Un monde de brutes…

J’ai ressenti un drôle de truc à la vue de cette photo. Ou plutôt un cocktail de sentiments oscillant de la gêne, à la révolte, en passant par un sentiment d’impuissance, et, aussi un peu, de culpabilité.

Culpabilité d’être un homme, de l’espèce même de l’animal capable de créer de telle situation, de faire le malheur de son prochain. Cette photo pourrait représenter une scène du passé, d’il y a quelques siècles, voire même de l’antiquité. Elle n’est qu’un instantané de notre époque.

Que voyez-vous dans cette image ? La misère, la violence, le désespoir, l’oppression. La misère qui pousse ces enfants, parfois vendus par leurs parents même, dès leur plus jeune âge, à travailler dans des conditions pénibles, privés de la perspective de recevoir une éducation pour échapper à ce destin. Privés de la chance de pouvoir se construire de manière équilibrée. De la vie, ils ne vont connaître que l’esclavage, ils seront tour à tour, souffre-douleur, jouet, outil d’un monde adulte sans pitié. Et, à leur tour, parvenu à l’âge adulte, bourreaux.

La violence, le désespoir,  car que peut  apprendre un enfant dans ces conditions, si ce n’est que la seule loi est celle du plus fort, de celui qui possède, qui a le pouvoir.

Face à des adultes, souvent d’ailleurs encouragés par la tradition à utiliser l’enfant comme un objet et qui n’ont eux-mêmes  connus que la dureté de la misère, comment un enfant peut-il espérer se construire dans un tel contexte ? Si ce n’est, pour les plus chanceux, les plus coriaces, la perspective de devenir  eux-mêmes aussi brutaux que les adultes qui les utilisent, faisant perdurer ainsi un cercle infernal et sordide où l’exploitation de l’autre semble être la seule issue. Quant aux plus faibles, brisés à force d’être enchaînés plus de dix heures par jour à l’ouvrage, abrutis de fatigue, que peuvent-ils espérer ?

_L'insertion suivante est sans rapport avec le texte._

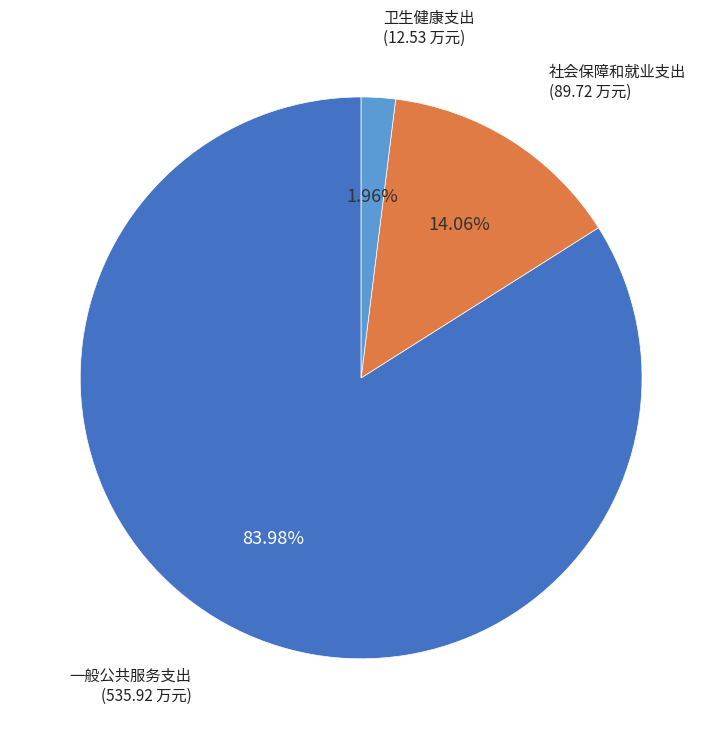

Is there a majority slice in this chart?

Yes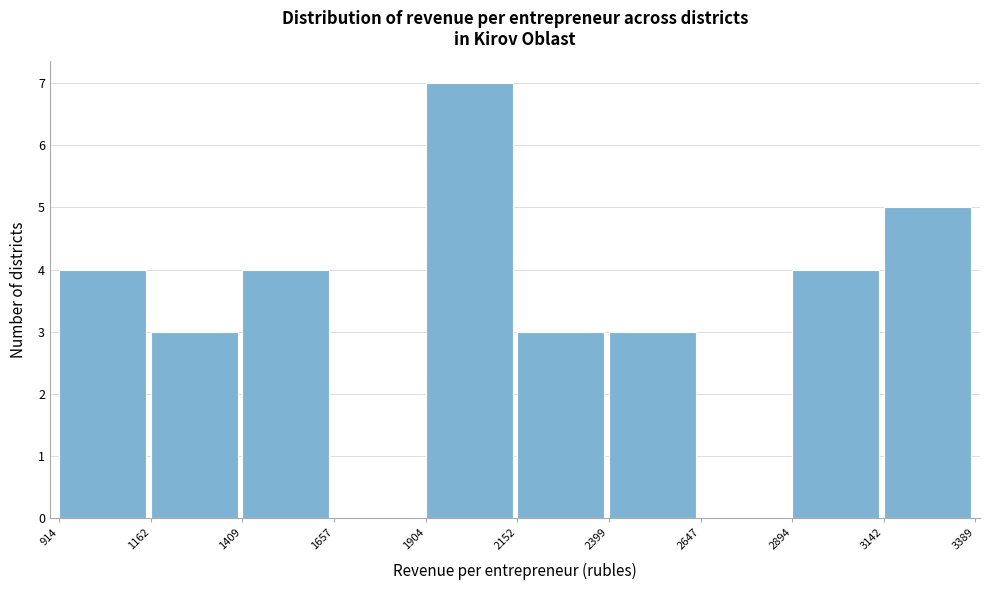

Reading left to right, transcribe this chart: for each bar, give the range it covers on the x-axis and its height. The values are not printed on the chart, so give them approximately, as read against the axis.

914 to 1162: 4
1162 to 1409: 3
1409 to 1657: 4
1657 to 1904: 0
1904 to 2152: 7
2152 to 2399: 3
2399 to 2647: 3
2647 to 2894: 0
2894 to 3142: 4
3142 to 3389: 5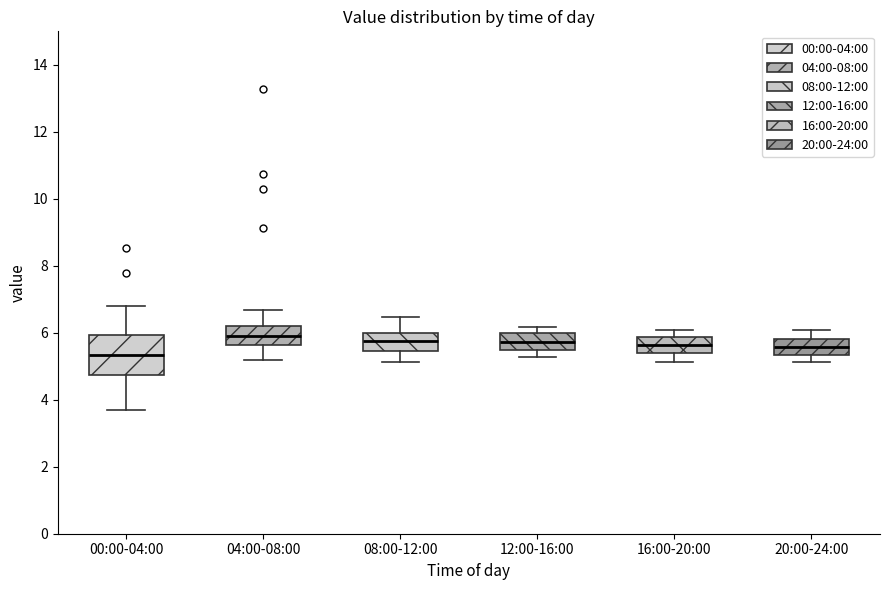

Reading left to right, transcribe this box plot: for each box, give where its median line is, the range the box spans, and where its two whiskers end, as read against the y-axis. The values are not printed on the chart, so give them approximately, as read against the axis.

00:00-04:00: median 5.4, box 4.8 to 6.0, whiskers 3.8 to 6.8
04:00-08:00: median 6.0, box 5.6 to 6.2, whiskers 5.2 to 6.6
08:00-12:00: median 5.8, box 5.4 to 6.0, whiskers 5.2 to 6.4
12:00-16:00: median 5.8, box 5.4 to 6.0, whiskers 5.2 to 6.2
16:00-20:00: median 5.6, box 5.4 to 5.8, whiskers 5.2 to 6.0
20:00-24:00: median 5.6, box 5.4 to 5.8, whiskers 5.2 to 6.0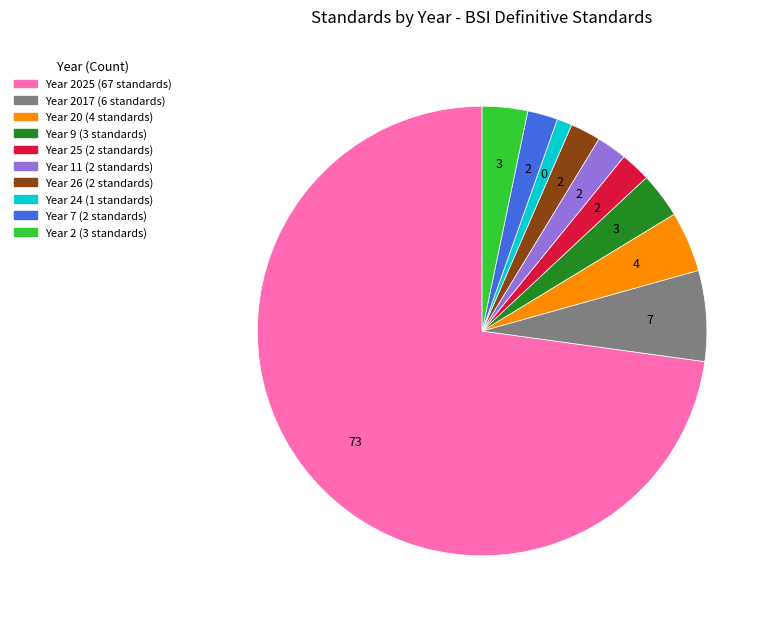

Count the number of slices in the pie.

10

Dans les yeux de cette petite fille sale, tenant ses outils à la main, nous voyons une vérité toute nue, difficile à supporter, qui est que derrière l’orgueil qui nous habite d’être l’Homme, capable d’envoyer des fusées dans l’espace, se vantant dans ses saintes écritures d’être la créature de Dieu, qui communique à la vitesse de l’éclair par internet, derrière les beaux discours qu’on nous envoie sans cesse, se cache un être qui ne construit son bonheur que sur le malheur des autres. Comme les autres animaux, me direz-vous. Sauf que, nous sommes censés être intelligents et conscients.